Monday, June 15, 2009

The Girl With Skills

I found a cool post and wanted to pass it on, The Female Equivalent of the Nice Guy: The Girl With Skills. It's interesting and I certainly identify with a lot of his description of The Girl With Skills. Tom-boy? Check. Poker-faced? Check.

Thanks to certain things when I was growing up, like hanging out with the neighbor boy and having to hold my own with his friends while playing war, I developed the habit of out-guying the guys. This was a big part of my experience as a young lass and teen. Interacting with boys was all about being tougher than them, because that was the habit I'd developed. Habits are hard to shake.

These days I'm much more aware of this, and much more aware that it's a bad thing. So, I'm better. When that comment of, "Oh yeah, I bet I could beat you at X" comes to my lips, I recognize it for what it is - self-defense - and quash it.

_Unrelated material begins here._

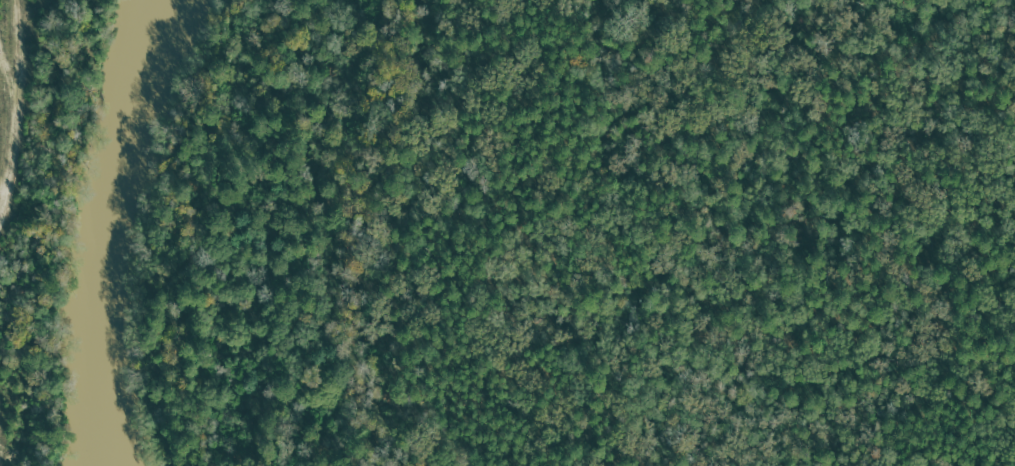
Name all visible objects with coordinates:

I don't have to prove my butch-ness any more.

These days, when I like a guy, I work really hard to actually show it. I still suck at doing this, but I do rather better now than my previous strategy which was built upon either:
1. Ignoring him
2. Being somehow competitive with him

Because, when we get right down to it, whether we're talking nice guy or girl with skills, there are real reasons these folks struggle with dating.
  • Nice Guys tend to be too nice. They're so accommodating that the gal might as well not be dating him 'cause he's got little to add to the relationship - it's all, "I'll do whatever you want to do," which gets old fast.
  • Girls With Skills tend to be too demanding. They've driven themselves to work so hard because they feel like anything less makes them less. Thus, the standards they set for a guy tend to be extreme because they expect the guy to either match or exceed her in what she's achieved, and those achievements are specific. So, the wonderful guy who's X instead of Y - like, an artist instead of a lawyer, never has a chance because her scale of "worthy" versus "not" is very specific.
I recognize parts of myself in this gal, but I'm glad to say I never matched her exactly. These days, I appreciate the need to resemble her even less. It's not about "settling" or lacking standards, but instead it's about recognizing which standards are important (he's respectful of you) and which are arbitrary (he earns X amount of money).

I've got a list of things I'm looking for in a guy, the Charlie List, and I've thought very hard about what should go on it. Even so, some of them are still negotiable, but overall I feel pretty good that they're necessary, i.e. I just can't be with a guy who lacks confidence. He doesn't have to be confident about everything, I'm sure not, but a guy who's got generally low self esteem doesn't work for me, and I make no apologies about it.